In 2017, she led the regional nutritional program "Como en Casa", which was nominated for a Best Practices in Public Management award in the Maternal and Child Nutrition category.

She has also been a member of the Body of Public Managers of the National Civil Service Authority (SERVIR).

===Minister of Health===
On 7 January 2019, Tomás was sworn in as Minister of Health during the government of Martín Vizcarra, replacing Silvia Pessah, who had resigned due to personal problems.

On 23 February 2019, the government published the Supreme Decree approving the law that regulates the medicinal and therapeutic use of cannabis and its derivatives (No. 30681), establishing the objective of guaranteeing the fundamental right to health and allowing access, exclusively for medicinal and therapeutic use.

On 17 April 2019, after former President Alan García shot himself in the temple and was transferred to Casimiro Ulloa Hospital, a medical team led by Tomás took over his care, diagnosing a bullet impact, entry, and exit in the head, and later giving details of his death after suffering a brain injury.

On 15 June 2019, the government published the modification of the Regulation of Law No. 30021 on the Promotion of Healthy Eating for Children and Adolescents, a rule that established the use of front labeling in all processed and ultra-processed products that are high in sugar, sodium, saturated fat, and those that contain trans fat. By means of Supreme Decree No. 015-2019-SA, published in the official newspaper El Peruano, octagon-shaped labels were made compulsory in order to provide health information to all citizens. This took effect 17 June 2020.

On 3 September 2019, Tomás was called to testify before the Congressional Health Commission regarding the scarce provisioning of incubators in the Regional Hospital of Lambayeque and Honorio Delgado Hospital in Arequipa, where 30 and 63 newborn babies had recently died, respectively. Similar complaints were made in Huancayo, Cusco, and Trujillo. In an interview with the press, the minister confirmed the death of 1,200 babies throughout the year, and her willingness to give the corresponding explanations to Congress.

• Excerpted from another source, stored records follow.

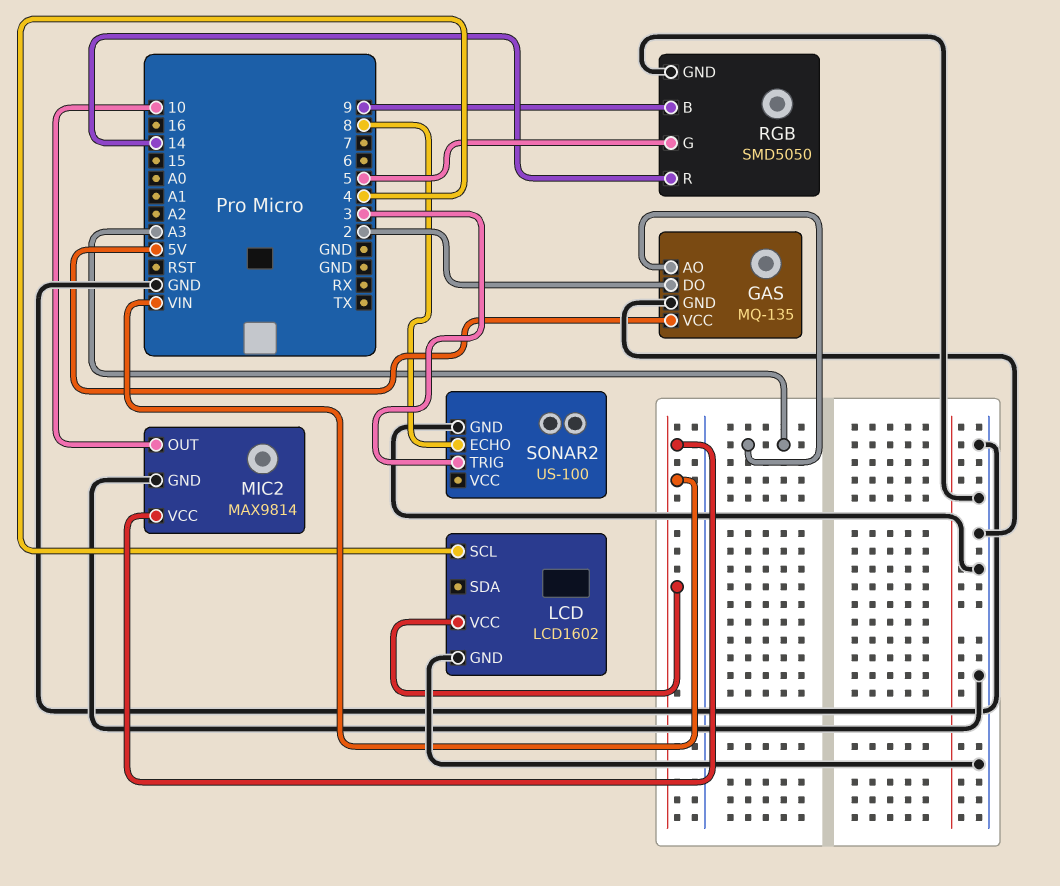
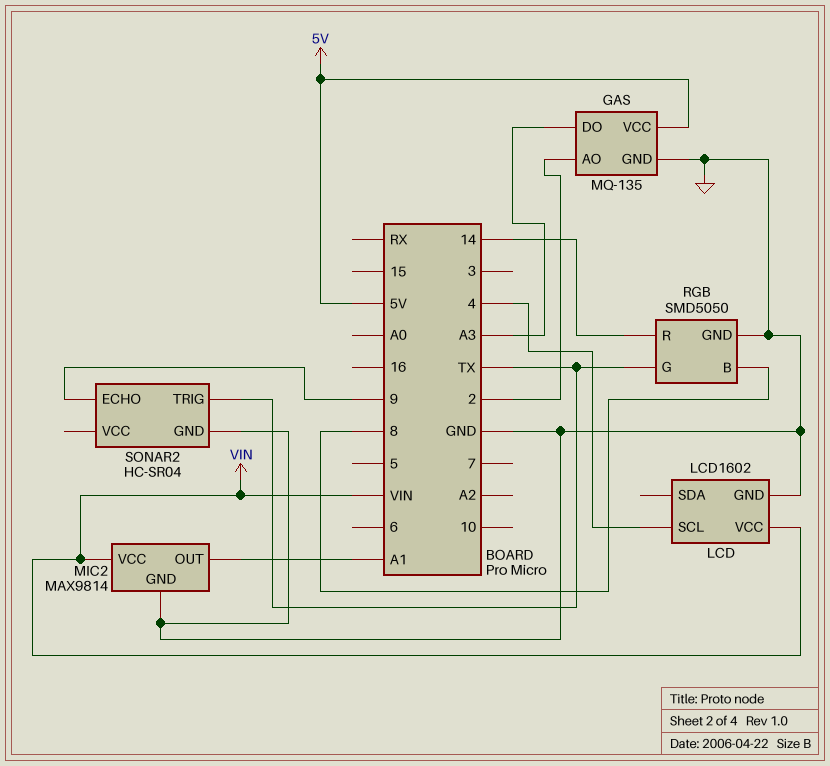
GAS pin AO: A3 -> 2
GAS pin DO: 2 -> A3
MIC2 pin OUT: 10 -> A1
RGB pin B: 9 -> 8
RGB pin G: 5 -> TX
SONAR2: US-100 -> HC-SR04
SONAR2 pin ECHO: 8 -> 9
SONAR2 pin TRIG: 3 -> TX

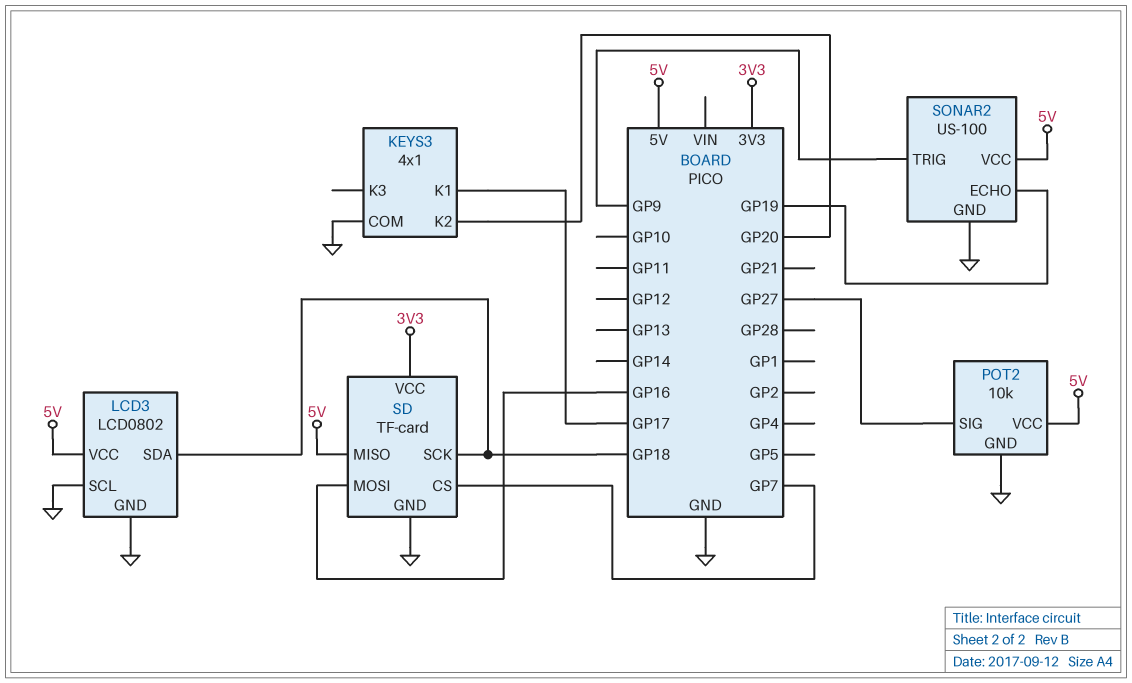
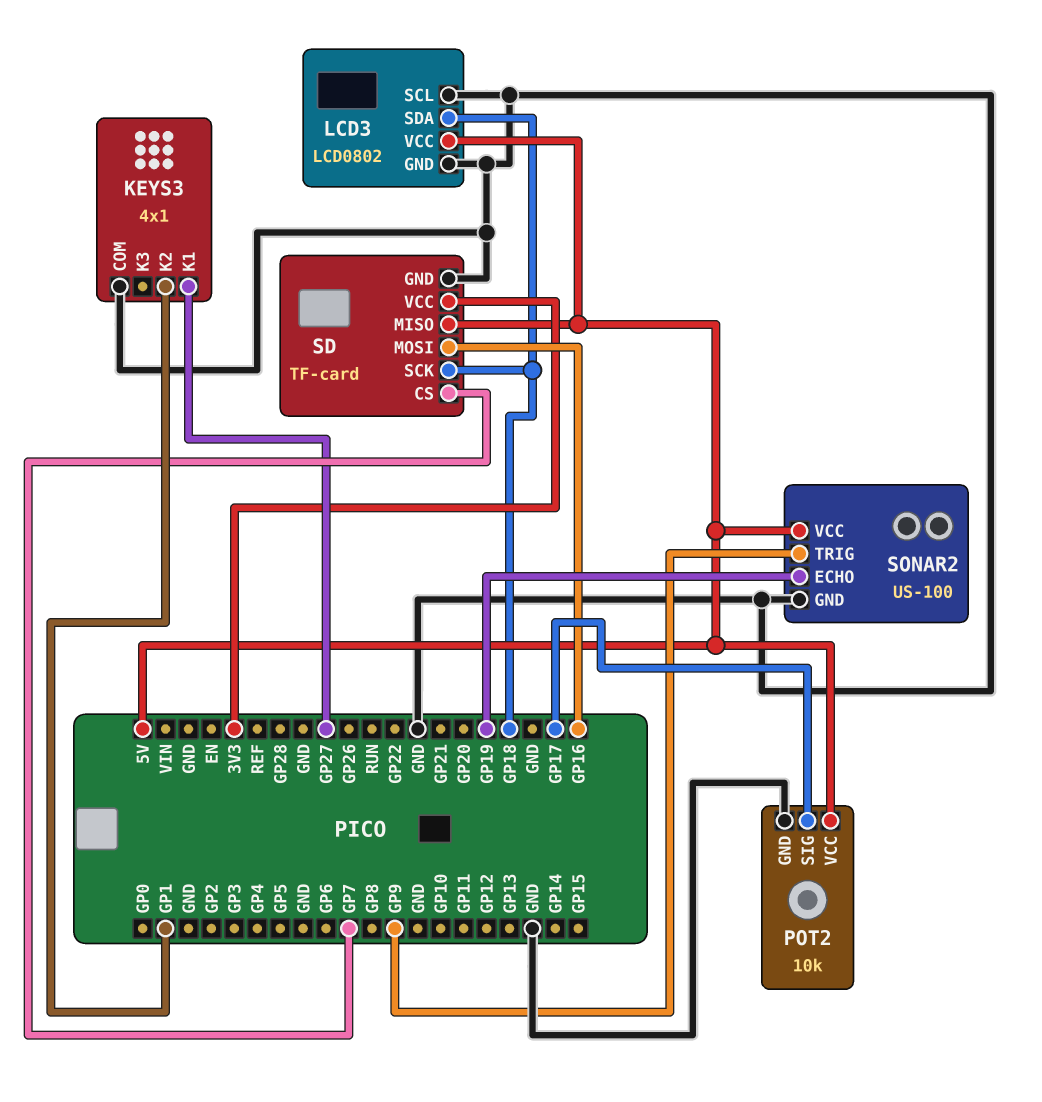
KEYS3 pin K1: GP17 -> GP27
KEYS3 pin K2: GP20 -> GP1
POT2 pin SIG: GP27 -> GP17

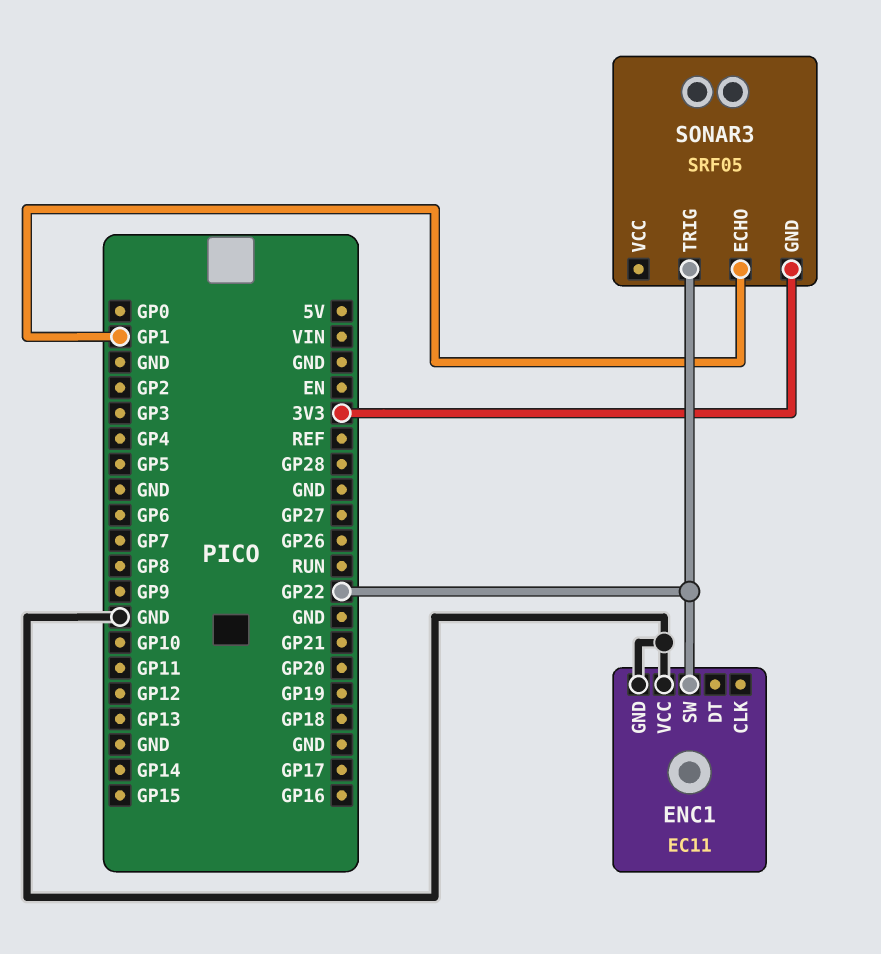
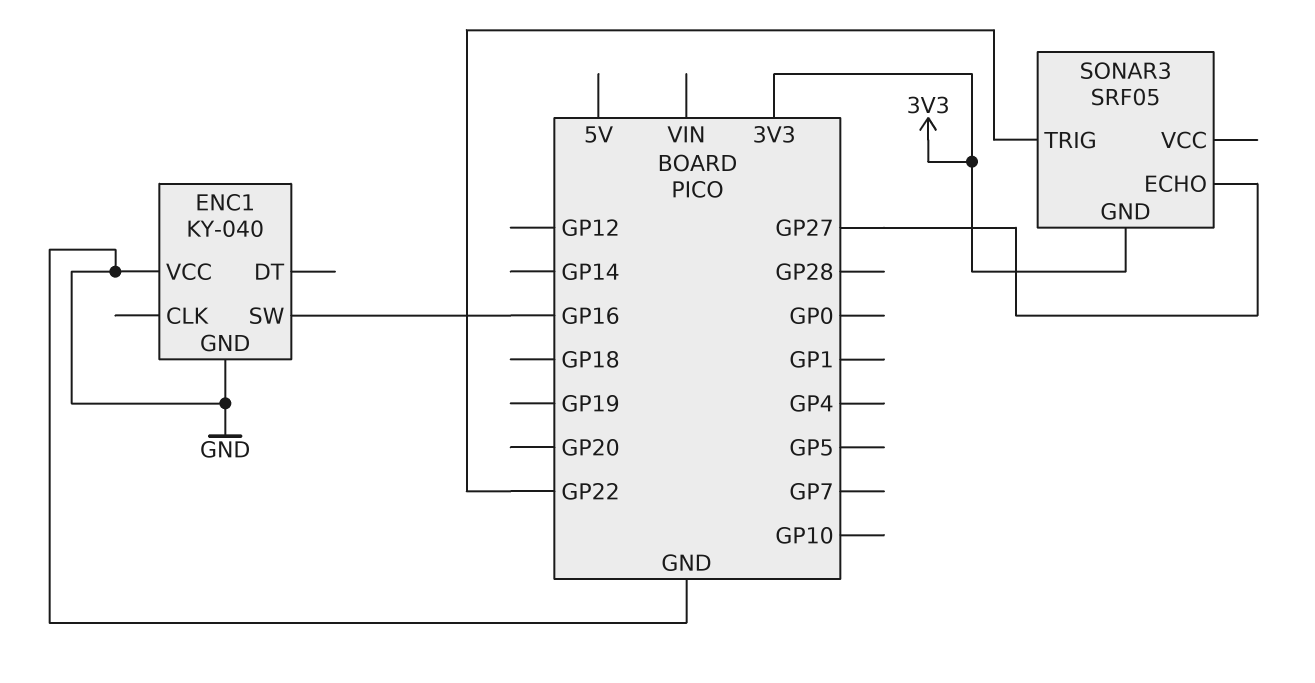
ENC1: EC11 -> KY-040
ENC1 pin SW: GP22 -> GP16
SONAR3 pin ECHO: GP1 -> GP27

On 15 October 2019, the University Community Mental Health Center (CSMC) at the National University of San Marcos was inaugurated, with the objective of providing mental health care services to more than 50,000 students and 10,000 teachers.

On 30 October 2019, the government announced the promulgation of Emergency Decree (DU) No. 007-2019, which allowed the population to access affordable generic drugs, biological products, and medical devices at public and private drug stores and pharmacies.

===Resignation after allegations of nepotism===
On 15 November 2019, Tomás resigned after serious allegations of nepotism in the hiring of her husband by the National Superintendency of Public Registries (SUNARP), and failing to declare on her CV that her sister, Edith Tomás, had worked at the Potable Water and Sewerage Service of Lima (SEDAPAL) for four years.

On 17 November 2019, the journalistic program Panorama revealed that Tomás had hired Luz Parra Galván, the mother of her son's partner, as head of teaching and research at the María Auxiliadora hospital through a ministerial resolution. It was also announced that when Tomás took office, the woman's father, Mariano Alarcon Guevara, who also worked at the Maria Auxiliadora hospital, was given a 15-day suspension rather than a dismissal he had incurred for misconduct under the previous management.

===Post resignation===
On 30 January 2020, Tomás was hired as an advisor to the General Directorate of the National Children's Institute. On 28 March, her daughter Fiorella Palomino confirmed that Tomás had tested positive for COVID-19 while working during the pandemic.